Il subissait encore beaucoup, mais il avait pris la mesure du lion. Ses ruées ne l’atteignaient plus de plein fouet, ses griffes n’entamaient plus le carbex que superficiellement, ses crocs continuaient à claquer dans le vide. L’adolescent décida que riposter d’atémis désordonnés et ridicules ne suffisait plus, il lui fallait amener l’animal à douter par une série d’attaques portées. Quand celui-ci se rua à nouveau sur lui, visant la gorge, Tecamac se baissa et projeta tout le poids de son corps vers l’avant, percutant les premières côtes avec l’épaule droite, enserrant les flancs de la bête à pleins bras et se redressant violemment sous elle pour la balancer sur la roche. Puis il lui asséna deux coups de pied au garrot, pirouetta tête la première au-dessus d’elle et doubla ses coups de l’autre botte.
Le roi des animaux s’écarta avec un respect étonné, hésita une seconde, se souvint de sa noblesse, la transforma en fureur lésée, gronda et repartit à l’assaut, aveuglément. Cette fois, Tecamac évita la charge en se déhanchant sur le côté, intercepta le lion de biais, les deux bras passés sous ses antérieurs, les deux mains cherchant à se joindre sur la nuque de l’animal, ce qu’elles ne parvinrent pas à réaliser, mais la prise était suffisamment solide pour interdire au félin de s’en extraire. Il était là, debout sur ses postérieurs, se débattant de toute sa musculature dans l’étau de carbex, la colonne creusée à se rompre, le rugissement muet. Tecamac le plaqua encore davantage contre lui, faucha les deux pattes d’un seul balayage et tira violemment, lui faisant percuter le rocher de l’arrière-train. Ensuite il recula, pied par pied, suant ses dernières forces sous la charge, pour l’amener jusqu’au bord du rocher et le balancer par-dessus.

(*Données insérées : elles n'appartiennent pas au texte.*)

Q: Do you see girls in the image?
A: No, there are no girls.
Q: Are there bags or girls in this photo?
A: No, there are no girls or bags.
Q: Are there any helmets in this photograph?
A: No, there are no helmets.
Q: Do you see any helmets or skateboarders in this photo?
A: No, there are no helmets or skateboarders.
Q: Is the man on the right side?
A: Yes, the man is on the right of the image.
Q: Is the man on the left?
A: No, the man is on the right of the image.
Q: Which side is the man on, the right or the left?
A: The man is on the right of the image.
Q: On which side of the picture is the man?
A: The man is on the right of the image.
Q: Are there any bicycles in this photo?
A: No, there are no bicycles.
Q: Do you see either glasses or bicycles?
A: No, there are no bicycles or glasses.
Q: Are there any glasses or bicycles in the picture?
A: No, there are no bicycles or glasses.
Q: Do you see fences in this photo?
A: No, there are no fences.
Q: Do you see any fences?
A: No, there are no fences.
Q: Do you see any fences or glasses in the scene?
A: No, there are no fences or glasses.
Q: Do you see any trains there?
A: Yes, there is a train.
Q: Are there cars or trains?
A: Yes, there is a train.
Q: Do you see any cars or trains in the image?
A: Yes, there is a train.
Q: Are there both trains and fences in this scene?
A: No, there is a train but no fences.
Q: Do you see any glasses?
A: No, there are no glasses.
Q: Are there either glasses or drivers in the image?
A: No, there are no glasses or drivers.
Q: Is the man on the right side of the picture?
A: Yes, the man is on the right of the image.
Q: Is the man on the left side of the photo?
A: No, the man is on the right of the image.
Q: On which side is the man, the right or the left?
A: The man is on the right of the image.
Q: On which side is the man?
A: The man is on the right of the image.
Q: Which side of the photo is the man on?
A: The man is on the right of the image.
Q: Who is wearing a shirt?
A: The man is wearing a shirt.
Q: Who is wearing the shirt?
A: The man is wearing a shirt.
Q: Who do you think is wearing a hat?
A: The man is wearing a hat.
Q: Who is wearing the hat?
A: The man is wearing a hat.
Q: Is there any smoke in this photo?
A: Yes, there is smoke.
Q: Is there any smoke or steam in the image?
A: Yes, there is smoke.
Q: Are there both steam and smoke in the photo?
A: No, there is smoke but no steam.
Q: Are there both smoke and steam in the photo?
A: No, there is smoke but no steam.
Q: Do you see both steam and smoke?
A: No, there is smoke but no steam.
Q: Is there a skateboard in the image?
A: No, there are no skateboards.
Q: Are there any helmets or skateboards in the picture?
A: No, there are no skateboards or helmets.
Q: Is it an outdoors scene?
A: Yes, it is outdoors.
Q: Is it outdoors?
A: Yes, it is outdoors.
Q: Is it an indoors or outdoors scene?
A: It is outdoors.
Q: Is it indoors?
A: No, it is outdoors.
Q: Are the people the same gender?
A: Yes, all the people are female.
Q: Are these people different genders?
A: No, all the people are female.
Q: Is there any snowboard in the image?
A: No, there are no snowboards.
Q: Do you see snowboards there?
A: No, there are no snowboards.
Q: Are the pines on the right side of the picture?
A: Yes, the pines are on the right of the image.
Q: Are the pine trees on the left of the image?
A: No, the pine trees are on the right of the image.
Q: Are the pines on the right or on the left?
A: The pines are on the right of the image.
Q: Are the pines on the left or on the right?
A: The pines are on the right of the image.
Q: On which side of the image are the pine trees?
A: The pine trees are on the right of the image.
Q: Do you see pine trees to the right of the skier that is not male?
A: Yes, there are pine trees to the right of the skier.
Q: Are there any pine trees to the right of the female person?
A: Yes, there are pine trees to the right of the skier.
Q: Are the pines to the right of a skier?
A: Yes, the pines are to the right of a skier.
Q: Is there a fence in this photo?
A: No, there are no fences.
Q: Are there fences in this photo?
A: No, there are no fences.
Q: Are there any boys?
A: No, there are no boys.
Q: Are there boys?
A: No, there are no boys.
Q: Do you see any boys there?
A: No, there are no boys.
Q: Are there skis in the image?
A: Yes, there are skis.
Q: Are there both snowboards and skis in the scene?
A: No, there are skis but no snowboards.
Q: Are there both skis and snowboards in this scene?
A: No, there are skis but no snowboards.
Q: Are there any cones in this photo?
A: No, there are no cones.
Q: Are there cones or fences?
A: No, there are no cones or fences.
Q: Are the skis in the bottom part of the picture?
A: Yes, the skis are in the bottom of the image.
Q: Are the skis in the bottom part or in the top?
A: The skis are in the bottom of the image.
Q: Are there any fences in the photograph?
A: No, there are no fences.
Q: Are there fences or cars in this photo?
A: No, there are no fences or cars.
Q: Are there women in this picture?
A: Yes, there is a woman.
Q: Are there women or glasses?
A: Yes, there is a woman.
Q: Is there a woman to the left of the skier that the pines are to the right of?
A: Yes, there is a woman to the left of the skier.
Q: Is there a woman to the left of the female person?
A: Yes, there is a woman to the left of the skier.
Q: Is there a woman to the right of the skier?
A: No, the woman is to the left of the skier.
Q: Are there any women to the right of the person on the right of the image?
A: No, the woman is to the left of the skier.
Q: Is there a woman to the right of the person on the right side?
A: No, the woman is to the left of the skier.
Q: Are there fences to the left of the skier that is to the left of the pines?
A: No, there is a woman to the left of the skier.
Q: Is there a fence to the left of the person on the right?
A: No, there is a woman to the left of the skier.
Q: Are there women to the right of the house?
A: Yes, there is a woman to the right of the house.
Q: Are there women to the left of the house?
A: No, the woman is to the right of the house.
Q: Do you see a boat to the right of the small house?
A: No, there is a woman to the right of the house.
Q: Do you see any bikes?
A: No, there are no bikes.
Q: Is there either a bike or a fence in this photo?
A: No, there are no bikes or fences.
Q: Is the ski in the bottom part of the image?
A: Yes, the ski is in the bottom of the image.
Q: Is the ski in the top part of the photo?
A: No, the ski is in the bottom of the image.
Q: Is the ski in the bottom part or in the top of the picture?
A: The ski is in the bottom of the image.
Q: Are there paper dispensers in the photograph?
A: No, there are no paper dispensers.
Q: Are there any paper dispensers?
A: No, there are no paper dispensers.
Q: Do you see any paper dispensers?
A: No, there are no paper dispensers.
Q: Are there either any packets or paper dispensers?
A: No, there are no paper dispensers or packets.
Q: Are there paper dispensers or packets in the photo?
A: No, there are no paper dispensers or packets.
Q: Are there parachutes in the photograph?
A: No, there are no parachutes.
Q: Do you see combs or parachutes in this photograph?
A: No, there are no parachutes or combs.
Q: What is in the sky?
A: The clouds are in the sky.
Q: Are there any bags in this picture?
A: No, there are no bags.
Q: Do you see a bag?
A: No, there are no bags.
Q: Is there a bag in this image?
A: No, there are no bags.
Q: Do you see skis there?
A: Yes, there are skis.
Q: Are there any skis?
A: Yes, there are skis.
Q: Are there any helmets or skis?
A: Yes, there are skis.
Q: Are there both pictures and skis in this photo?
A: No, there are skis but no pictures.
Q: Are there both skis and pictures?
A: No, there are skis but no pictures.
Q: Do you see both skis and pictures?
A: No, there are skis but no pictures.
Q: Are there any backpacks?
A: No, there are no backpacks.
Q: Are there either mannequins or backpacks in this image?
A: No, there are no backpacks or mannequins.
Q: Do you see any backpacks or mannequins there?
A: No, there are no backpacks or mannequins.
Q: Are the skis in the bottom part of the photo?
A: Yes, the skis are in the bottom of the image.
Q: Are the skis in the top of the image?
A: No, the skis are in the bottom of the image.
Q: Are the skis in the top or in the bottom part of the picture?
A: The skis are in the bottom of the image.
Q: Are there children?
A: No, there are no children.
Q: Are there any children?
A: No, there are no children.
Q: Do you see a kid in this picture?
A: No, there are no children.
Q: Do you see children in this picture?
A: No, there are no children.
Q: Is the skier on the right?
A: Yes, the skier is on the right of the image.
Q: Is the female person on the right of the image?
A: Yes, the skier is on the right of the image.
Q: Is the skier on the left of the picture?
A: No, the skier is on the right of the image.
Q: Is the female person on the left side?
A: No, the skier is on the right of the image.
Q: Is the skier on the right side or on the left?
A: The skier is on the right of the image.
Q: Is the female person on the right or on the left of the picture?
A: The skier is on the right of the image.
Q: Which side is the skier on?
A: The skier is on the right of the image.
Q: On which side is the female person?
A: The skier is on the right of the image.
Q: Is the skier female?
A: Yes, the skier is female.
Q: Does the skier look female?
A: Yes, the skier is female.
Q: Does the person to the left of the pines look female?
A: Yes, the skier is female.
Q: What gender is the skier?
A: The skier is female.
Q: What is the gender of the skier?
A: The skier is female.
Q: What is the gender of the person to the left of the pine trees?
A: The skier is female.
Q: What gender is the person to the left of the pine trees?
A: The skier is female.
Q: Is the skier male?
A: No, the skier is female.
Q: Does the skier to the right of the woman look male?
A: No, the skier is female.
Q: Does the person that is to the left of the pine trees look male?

Dans un bruit mat, le lion tomba sur l’échine. Il se redressa affolé, s’ébroua mollement et tourna la gueule vers le rocher. Son crâne se baissa dès qu’il aperçut Tecamac. Il se ramassa un peu sur ses pattes et s’éloigna vers les arbres, la queue entre les jambes. Ce qui ne l’empêcha pas de gronder à l’encontre des mâles qui s’y trouvaient et d’en expulser celui qui occupait la plus belle branche.
— Suis-je censé tirer un enseignement de ce combat inégal. Maître ? demanda Tecamac au com. Je veux dire : à part le fait que nous prenons vraiment peu de risques.